• _Problem to solve_:
Reproduce each of the items below with "scene" changed to "location" and every other word left as it is.

• _Recorded data_:
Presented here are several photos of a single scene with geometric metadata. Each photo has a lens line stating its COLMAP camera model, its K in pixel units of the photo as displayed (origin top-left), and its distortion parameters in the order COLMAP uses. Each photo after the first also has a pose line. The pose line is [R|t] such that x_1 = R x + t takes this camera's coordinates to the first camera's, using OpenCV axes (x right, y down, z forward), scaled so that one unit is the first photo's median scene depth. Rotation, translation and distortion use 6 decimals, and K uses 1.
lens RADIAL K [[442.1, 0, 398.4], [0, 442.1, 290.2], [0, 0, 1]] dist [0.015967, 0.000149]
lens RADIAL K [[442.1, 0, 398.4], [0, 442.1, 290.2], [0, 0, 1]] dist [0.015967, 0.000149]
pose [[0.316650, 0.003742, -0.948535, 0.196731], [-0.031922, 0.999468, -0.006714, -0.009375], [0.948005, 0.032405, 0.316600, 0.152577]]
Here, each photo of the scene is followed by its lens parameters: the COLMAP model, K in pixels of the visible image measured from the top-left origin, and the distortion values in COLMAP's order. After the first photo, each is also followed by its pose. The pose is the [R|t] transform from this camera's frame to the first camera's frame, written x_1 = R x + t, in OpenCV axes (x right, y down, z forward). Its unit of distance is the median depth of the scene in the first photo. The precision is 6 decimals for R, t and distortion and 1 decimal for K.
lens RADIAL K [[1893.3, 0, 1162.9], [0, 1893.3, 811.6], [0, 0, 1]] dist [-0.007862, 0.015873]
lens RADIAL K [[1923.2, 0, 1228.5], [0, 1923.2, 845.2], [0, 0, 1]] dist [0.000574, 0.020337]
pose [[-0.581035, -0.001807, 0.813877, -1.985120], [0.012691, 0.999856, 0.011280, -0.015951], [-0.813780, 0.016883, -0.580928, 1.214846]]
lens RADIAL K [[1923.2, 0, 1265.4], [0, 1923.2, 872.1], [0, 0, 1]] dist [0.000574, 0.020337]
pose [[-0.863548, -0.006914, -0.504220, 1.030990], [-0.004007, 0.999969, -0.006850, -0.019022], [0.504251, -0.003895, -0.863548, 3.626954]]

• _Completed task_:
Presented here are several photos of a single location with geometric metadata. Each photo has a lens line stating its COLMAP camera model, its K in pixel units of the photo as displayed (origin top-left), and its distortion parameters in the order COLMAP uses. Each photo after the first also has a pose line. The pose line is [R|t] such that x_1 = R x + t takes this camera's coordinates to the first camera's, using OpenCV axes (x right, y down, z forward), scaled so that one unit is the first photo's median location depth. Rotation, translation and distortion use 6 decimals, and K uses 1.
lens RADIAL K [[442.1, 0, 398.4], [0, 442.1, 290.2], [0, 0, 1]] dist [0.015967, 0.000149]
lens RADIAL K [[442.1, 0, 398.4], [0, 442.1, 290.2], [0, 0, 1]] dist [0.015967, 0.000149]
pose [[0.316650, 0.003742, -0.948535, 0.196731], [-0.031922, 0.999468, -0.006714, -0.009375], [0.948005, 0.032405, 0.316600, 0.152577]]
Here, each photo of the location is followed by its lens parameters: the COLMAP model, K in pixels of the visible image measured from the top-left origin, and the distortion values in COLMAP's order. After the first photo, each is also followed by its pose. The pose is the [R|t] transform from this camera's frame to the first camera's frame, written x_1 = R x + t, in OpenCV axes (x right, y down, z forward). Its unit of distance is the median depth of the location in the first photo. The precision is 6 decimals for R, t and distortion and 1 decimal for K.
lens RADIAL K [[1893.3, 0, 1162.9], [0, 1893.3, 811.6], [0, 0, 1]] dist [-0.007862, 0.015873]
lens RADIAL K [[1923.2, 0, 1228.5], [0, 1923.2, 845.2], [0, 0, 1]] dist [0.000574, 0.020337]
pose [[-0.581035, -0.001807, 0.813877, -1.985120], [0.012691, 0.999856, 0.011280, -0.015951], [-0.813780, 0.016883, -0.580928, 1.214846]]
lens RADIAL K [[1923.2, 0, 1265.4], [0, 1923.2, 872.1], [0, 0, 1]] dist [0.000574, 0.020337]
pose [[-0.863548, -0.006914, -0.504220, 1.030990], [-0.004007, 0.999969, -0.006850, -0.019022], [0.504251, -0.003895, -0.863548, 3.626954]]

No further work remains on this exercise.